Cramer writes, “I wonder if, as nutty as it sounds, you buy.”
“Of course, one could argue that the best one to buy — and I will argue it — is Apple (AAPL). There is no slowdown at Apple. There is only an acceleration, as Macs are doing much better than we thought and the rest of the business is great,” Cramer writes.
Cramer writes, “The issue there, though, is that despite the share price decline, is that business acceleration enough to propel the stock forward? I said Monday that it was. I am sticking by that.”
Full article here.
Cramer is crazy, but I agree with him on this one thing.
To buy AAPL below $170 – again.
Apple has always had appeal.
AAPL at 300, despite the over-emotional world concerns bringing them down.
@ ampar – that’s because it has deep-seeded core assets.
Listen to baldy, lose more money. Wait for 150, then buy.
To matt: Which must stem from fruitful market research and the willingness to branch out into blossoming sectors at the risk of wedging existing slices of the business pie.
@ Ampar
At least you can appreciate the gravity of the situation.
@ampar… but when can we harvest our profits. When the time is ripe?
Just lay off the sauce, guys.
C1: I believe that’s the First Law of eMotion.
S.B.: Investments must be cultivated properly first. When the wining gets too loud though, that may be a sign to pick the low hanging opportunities.
@Ampar, C1, et al pundits:
I’ve LMAO whilst reading your beautiful punditry…poetry in motion.

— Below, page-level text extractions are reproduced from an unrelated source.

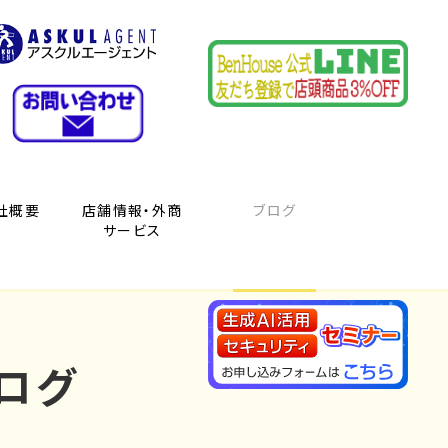
社概要
店舗情報・外商
ブログ
サービス
ログ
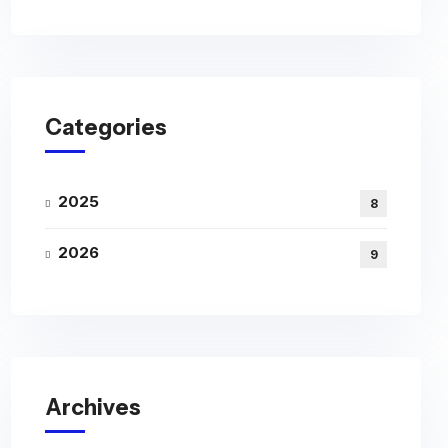
Categories
2025
8
2026
9
Archives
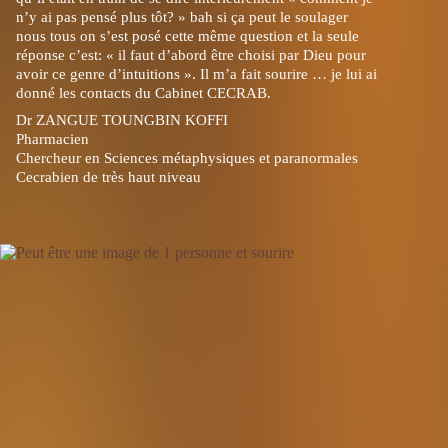
n’y ai pas pensé plus tôt? » bah si ça peut le soulager
nous tous on s’est posé cette même question et la seule
réponse c’est: « il faut d’abord être choisi par Dieu pour
avoir ce genre d’intuitions ». Il m’a fait sourire … je lui ai
donné les contacts
du Cabinet CECRAB.
Dr ZANGUE TOUNGBIN KOFFI
Pharmacien
Chercheur en Sciences métaphysiques et paranormales
Cecrabien de très haut niveau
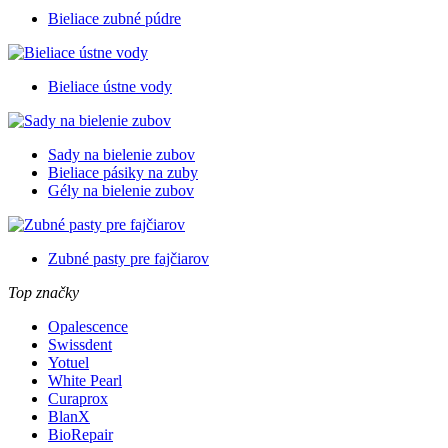
Bieliace zubné púdre
Bieliace ústne vody
Sady na bielenie zubov
Bieliace pásiky na zuby
Gély na bielenie zubov
Zubné pasty pre fajčiarov
Top značky
Opalescence
Swissdent
Yotuel
White Pearl
Curaprox
BlanX
BioRepair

I’ll just keep bobbing for lower prices.
“I’ll just keep bobbing for lower prices.”
You Will Tell us more?
I just bought 9 shares (yeah I know) at $170. Little by little as I can afford whenever there is a dip. I figure APPL will be back near $200 within 60 days. I could be wrong, but if it drops lower and I have more money, I’ll buy again. Not quite the bargain that my first shares were at $37, but I still have faith.